Top of DATASET

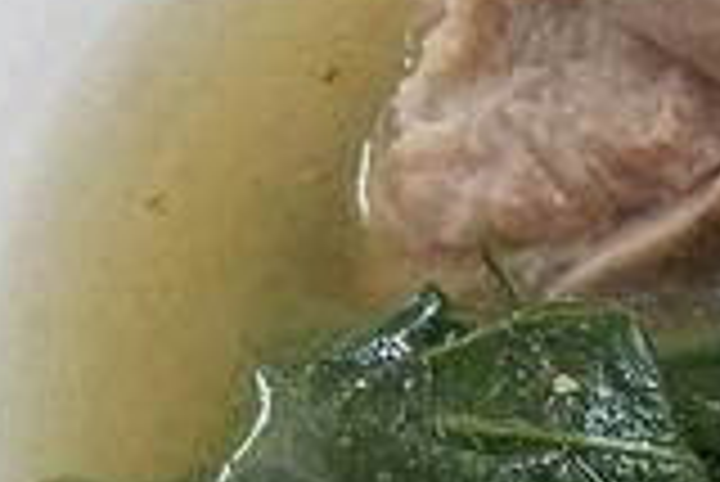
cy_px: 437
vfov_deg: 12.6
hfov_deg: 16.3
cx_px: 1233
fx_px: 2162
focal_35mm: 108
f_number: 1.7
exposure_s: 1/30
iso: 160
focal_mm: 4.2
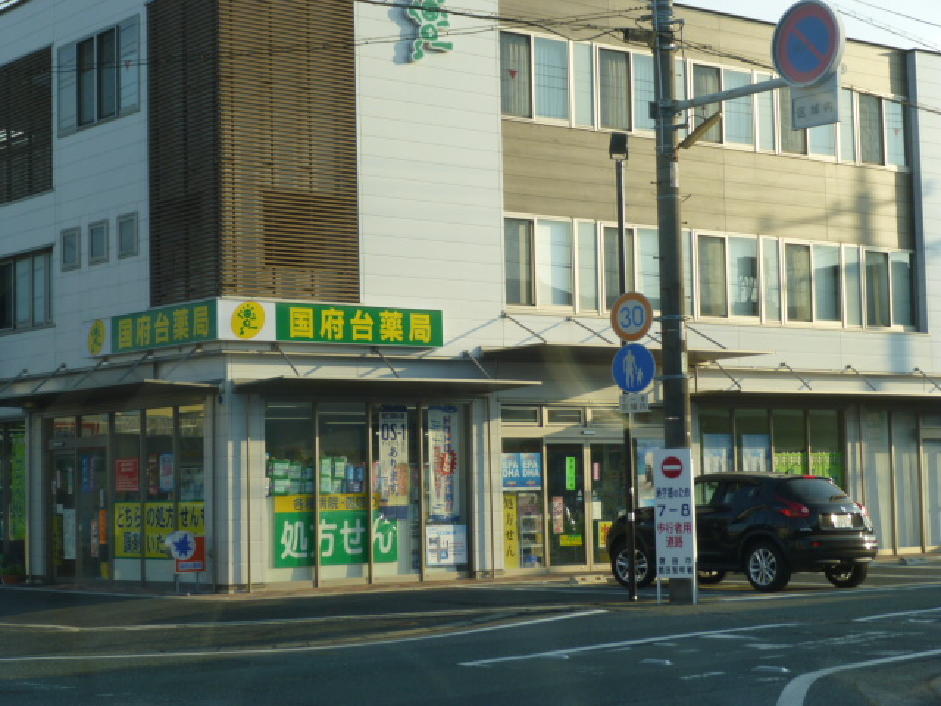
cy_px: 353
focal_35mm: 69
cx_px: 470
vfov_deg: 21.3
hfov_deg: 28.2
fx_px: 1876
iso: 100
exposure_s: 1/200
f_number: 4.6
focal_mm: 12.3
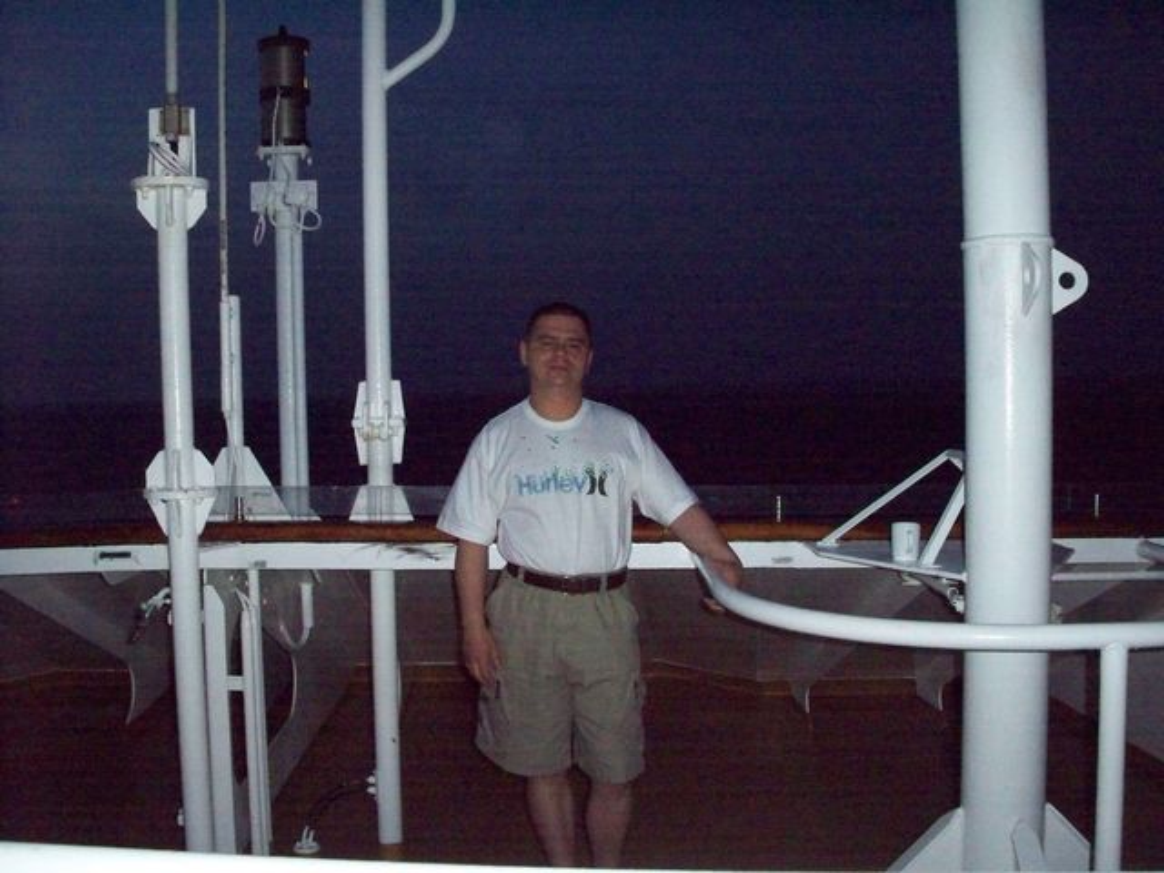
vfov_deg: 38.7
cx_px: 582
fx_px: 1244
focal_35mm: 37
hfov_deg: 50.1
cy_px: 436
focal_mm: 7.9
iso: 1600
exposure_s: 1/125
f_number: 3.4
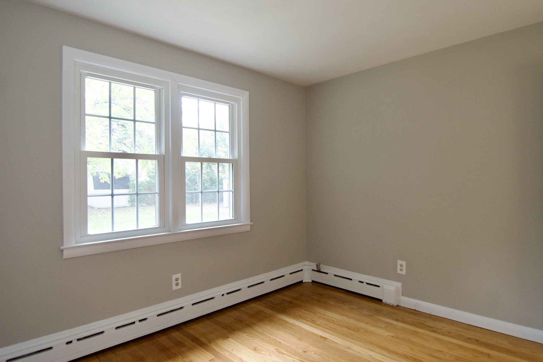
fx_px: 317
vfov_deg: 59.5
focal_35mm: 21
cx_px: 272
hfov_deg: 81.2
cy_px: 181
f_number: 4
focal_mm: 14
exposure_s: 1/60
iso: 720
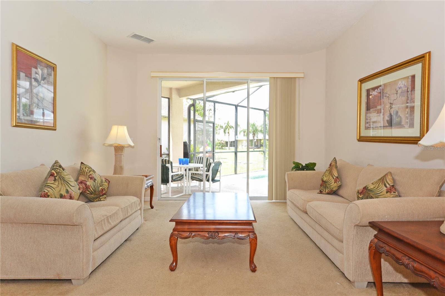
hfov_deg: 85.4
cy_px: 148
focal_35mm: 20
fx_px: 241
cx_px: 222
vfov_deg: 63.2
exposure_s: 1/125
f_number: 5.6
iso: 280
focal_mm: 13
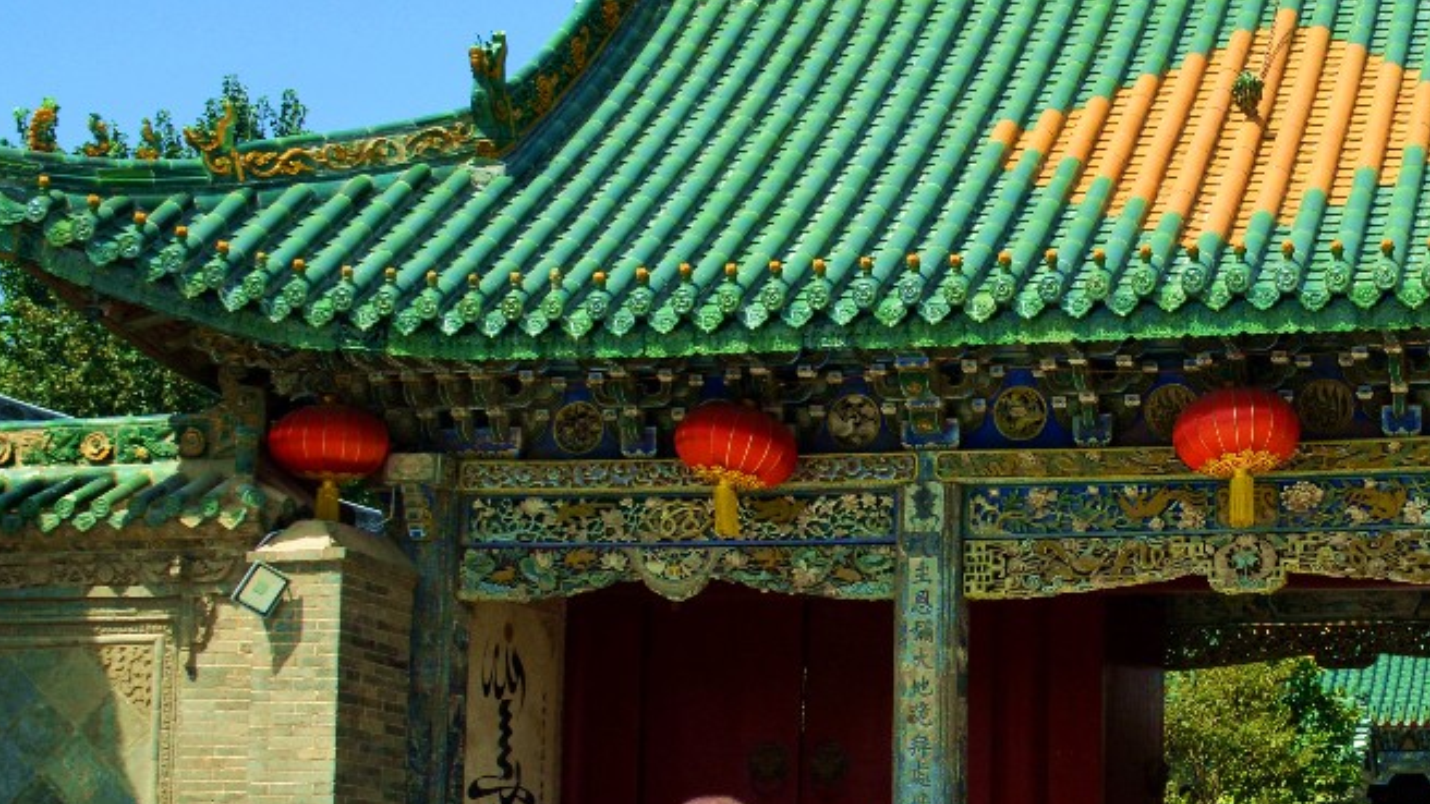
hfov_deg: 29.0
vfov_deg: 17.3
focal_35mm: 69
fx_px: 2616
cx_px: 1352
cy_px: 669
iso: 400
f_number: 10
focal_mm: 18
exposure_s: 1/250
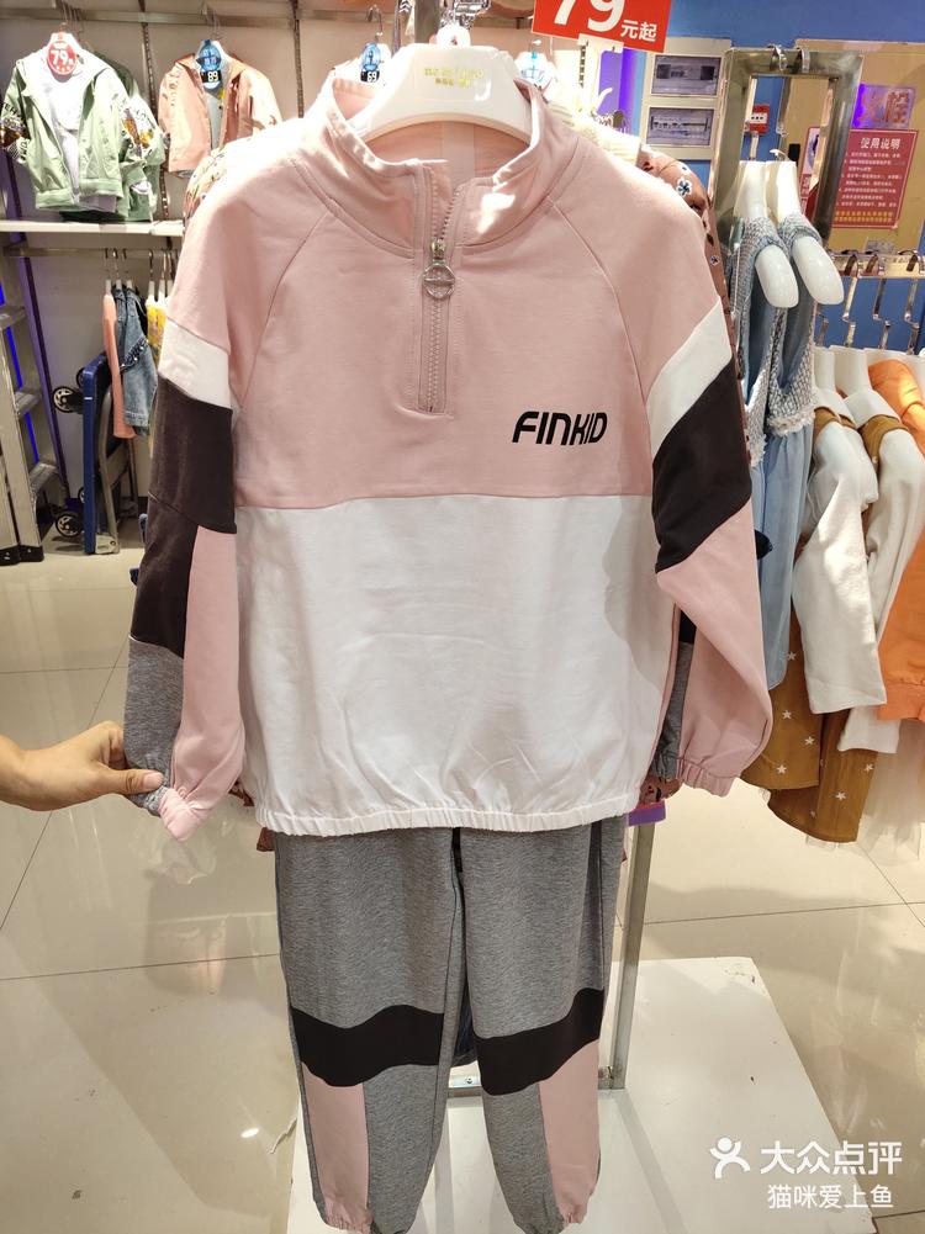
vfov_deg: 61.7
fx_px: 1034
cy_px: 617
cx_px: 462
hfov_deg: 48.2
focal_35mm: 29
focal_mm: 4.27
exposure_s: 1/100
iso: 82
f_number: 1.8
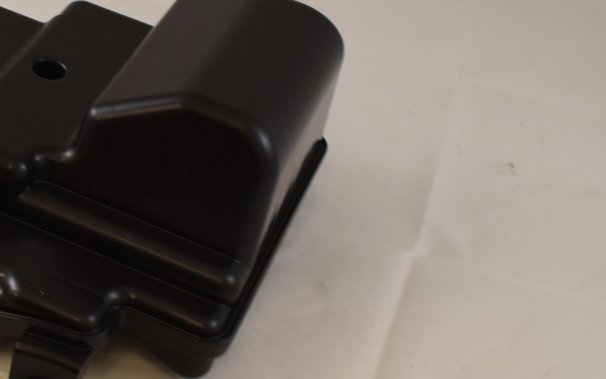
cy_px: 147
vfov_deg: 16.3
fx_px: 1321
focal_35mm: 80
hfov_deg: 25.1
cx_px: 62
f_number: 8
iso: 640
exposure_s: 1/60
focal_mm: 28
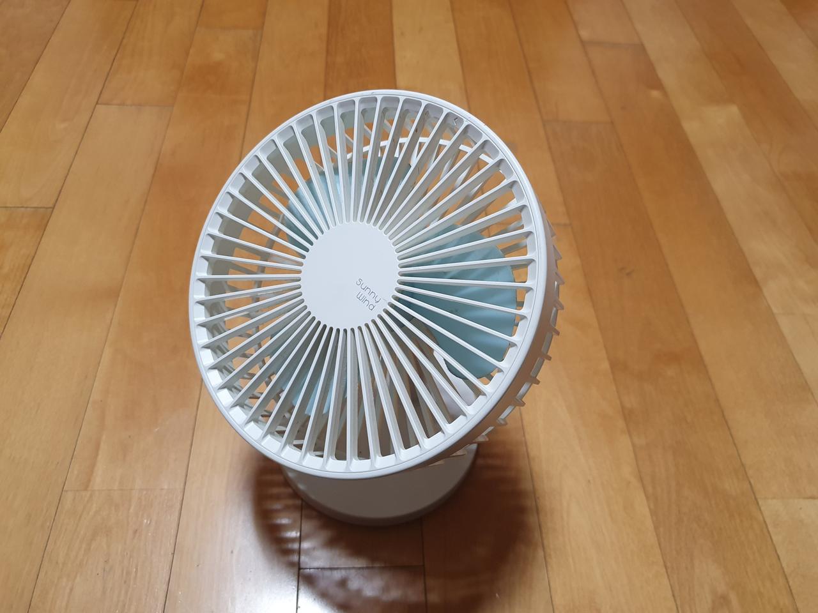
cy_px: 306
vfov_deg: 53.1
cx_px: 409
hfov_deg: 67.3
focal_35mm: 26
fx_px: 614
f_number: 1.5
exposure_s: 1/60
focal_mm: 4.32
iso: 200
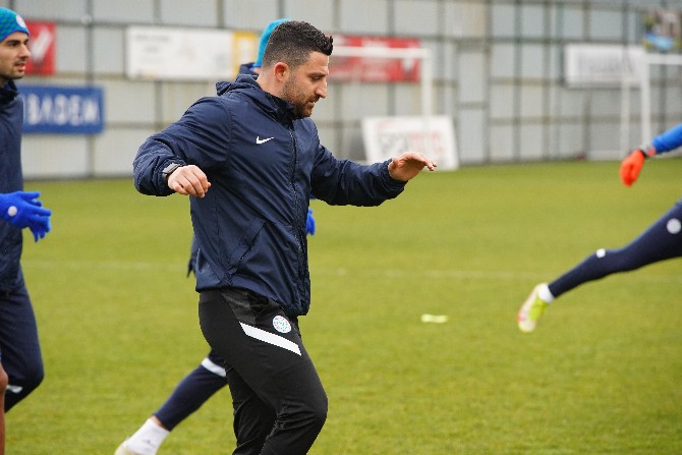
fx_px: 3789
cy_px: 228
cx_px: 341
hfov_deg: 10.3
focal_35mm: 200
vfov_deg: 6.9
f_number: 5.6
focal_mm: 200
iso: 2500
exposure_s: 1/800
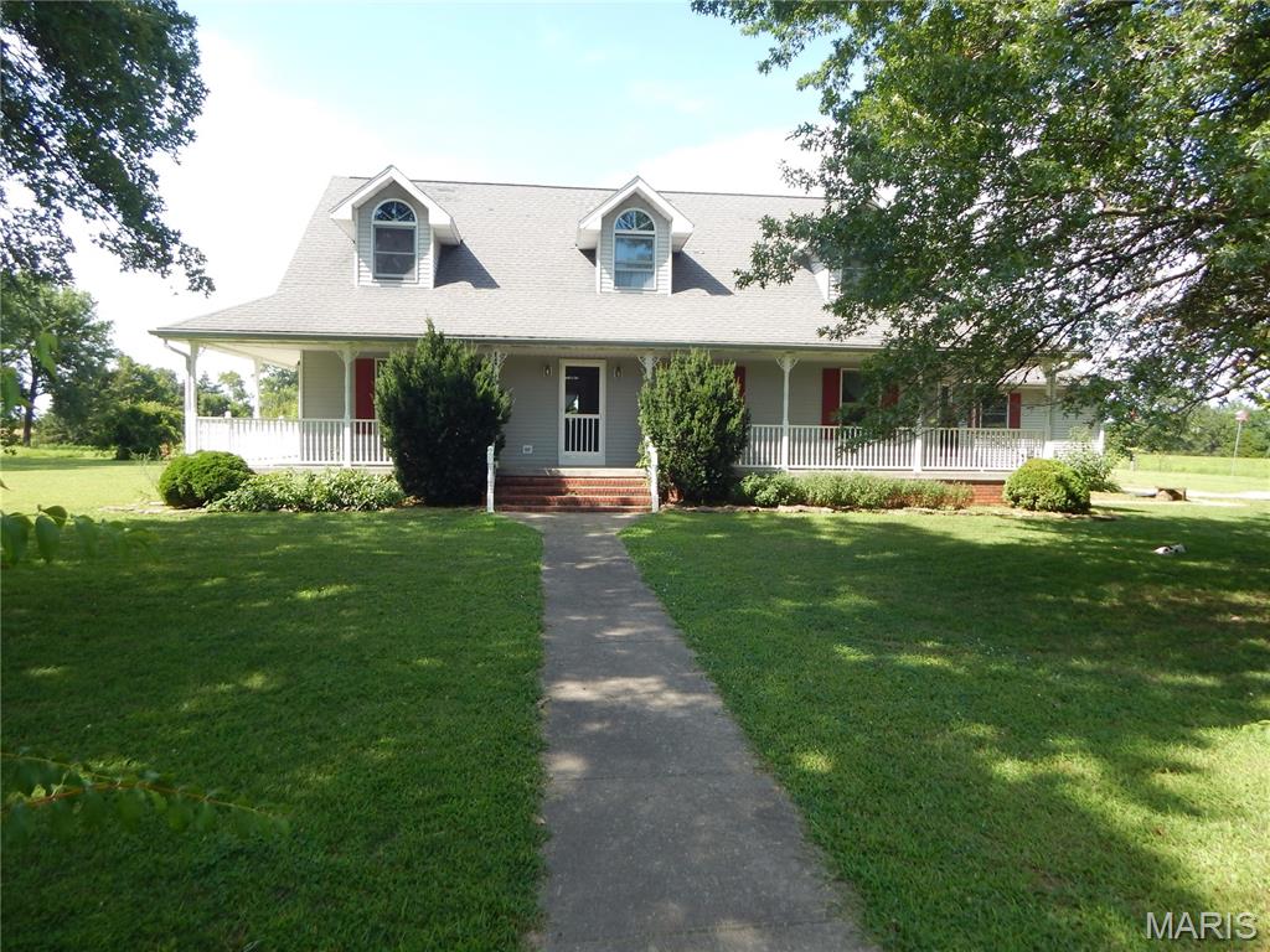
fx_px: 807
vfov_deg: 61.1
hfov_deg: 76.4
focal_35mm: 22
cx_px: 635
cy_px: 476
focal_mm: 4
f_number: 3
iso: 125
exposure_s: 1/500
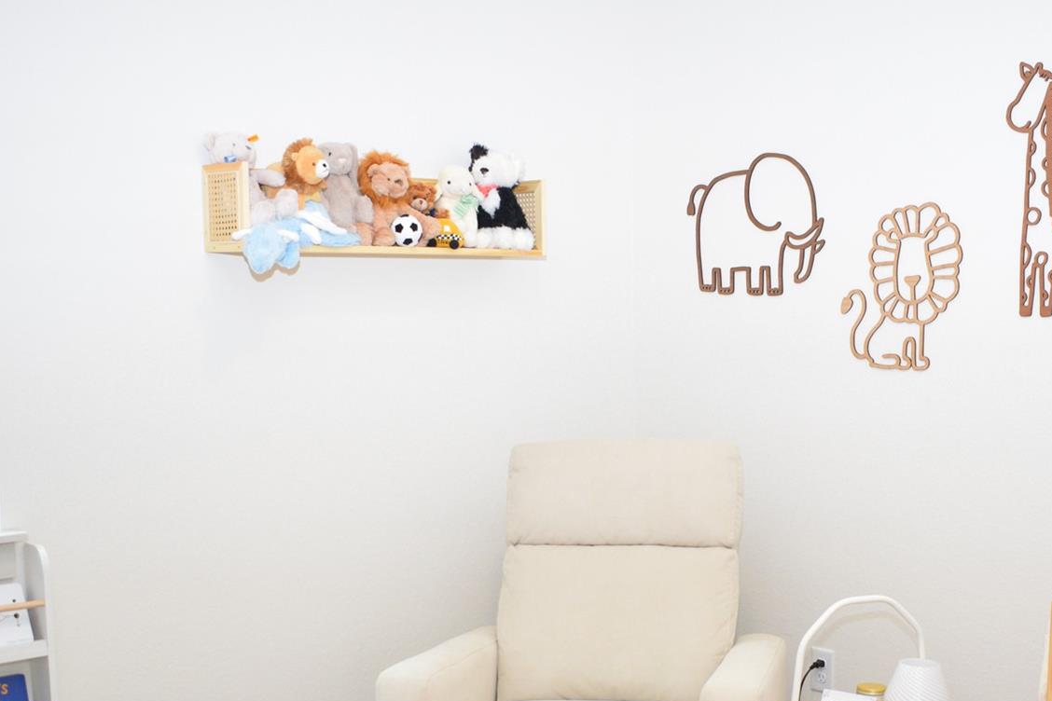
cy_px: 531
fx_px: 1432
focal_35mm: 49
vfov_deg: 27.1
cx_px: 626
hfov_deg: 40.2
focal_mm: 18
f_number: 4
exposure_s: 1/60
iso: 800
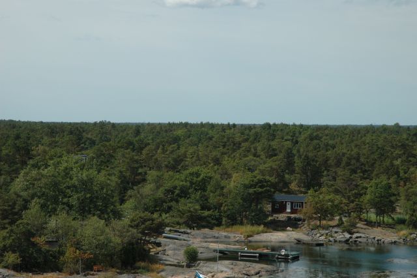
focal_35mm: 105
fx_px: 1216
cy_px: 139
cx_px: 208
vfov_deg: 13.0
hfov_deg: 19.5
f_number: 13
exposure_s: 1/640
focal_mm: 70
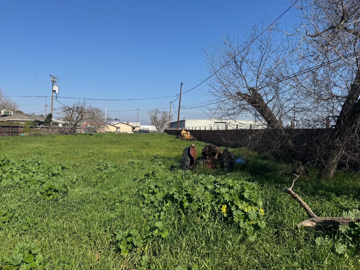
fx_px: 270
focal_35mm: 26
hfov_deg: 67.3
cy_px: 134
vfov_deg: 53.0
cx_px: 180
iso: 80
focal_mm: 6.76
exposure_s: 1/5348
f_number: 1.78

Bottom of DATASET

*WORK ORDER:* Reproduce every line above exactly as written, omitting the images.

*ANSWER TO THIS PROBLEM:*
cy_px: 437
vfov_deg: 12.6
hfov_deg: 16.3
cx_px: 1233
fx_px: 2162
focal_35mm: 108
f_number: 1.7
exposure_s: 1/30
iso: 160
focal_mm: 4.2
cy_px: 353
focal_35mm: 69
cx_px: 470
vfov_deg: 21.3
hfov_deg: 28.2
fx_px: 1876
iso: 100
exposure_s: 1/200
f_number: 4.6
focal_mm: 12.3
vfov_deg: 38.7
cx_px: 582
fx_px: 1244
focal_35mm: 37
hfov_deg: 50.1
cy_px: 436
focal_mm: 7.9
iso: 1600
exposure_s: 1/125
f_number: 3.4
fx_px: 317
vfov_deg: 59.5
focal_35mm: 21
cx_px: 272
hfov_deg: 81.2
cy_px: 181
f_number: 4
focal_mm: 14
exposure_s: 1/60
iso: 720
hfov_deg: 85.4
cy_px: 148
focal_35mm: 20
fx_px: 241
cx_px: 222
vfov_deg: 63.2
exposure_s: 1/125
f_number: 5.6
iso: 280
focal_mm: 13
hfov_deg: 29.0
vfov_deg: 17.3
focal_35mm: 69
fx_px: 2616
cx_px: 1352
cy_px: 669
iso: 400
f_number: 10
focal_mm: 18
exposure_s: 1/250
vfov_deg: 61.7
fx_px: 1034
cy_px: 617
cx_px: 462
hfov_deg: 48.2
focal_35mm: 29
focal_mm: 4.27
exposure_s: 1/100
iso: 82
f_number: 1.8
cy_px: 147
vfov_deg: 16.3
fx_px: 1321
focal_35mm: 80
hfov_deg: 25.1
cx_px: 62
f_number: 8
iso: 640
exposure_s: 1/60
focal_mm: 28
cy_px: 306
vfov_deg: 53.1
cx_px: 409
hfov_deg: 67.3
focal_35mm: 26
fx_px: 614
f_number: 1.5
exposure_s: 1/60
focal_mm: 4.32
iso: 200
fx_px: 3789
cy_px: 228
cx_px: 341
hfov_deg: 10.3
focal_35mm: 200
vfov_deg: 6.9
f_number: 5.6
focal_mm: 200
iso: 2500
exposure_s: 1/800
fx_px: 807
vfov_deg: 61.1
hfov_deg: 76.4
focal_35mm: 22
cx_px: 635
cy_px: 476
focal_mm: 4
f_number: 3
iso: 125
exposure_s: 1/500
cy_px: 531
fx_px: 1432
focal_35mm: 49
vfov_deg: 27.1
cx_px: 626
hfov_deg: 40.2
focal_mm: 18
f_number: 4
exposure_s: 1/60
iso: 800
focal_35mm: 105
fx_px: 1216
cy_px: 139
cx_px: 208
vfov_deg: 13.0
hfov_deg: 19.5
f_number: 13
exposure_s: 1/640
focal_mm: 70
fx_px: 270
focal_35mm: 26
hfov_deg: 67.3
cy_px: 134
vfov_deg: 53.0
cx_px: 180
iso: 80
focal_mm: 6.76
exposure_s: 1/5348
f_number: 1.78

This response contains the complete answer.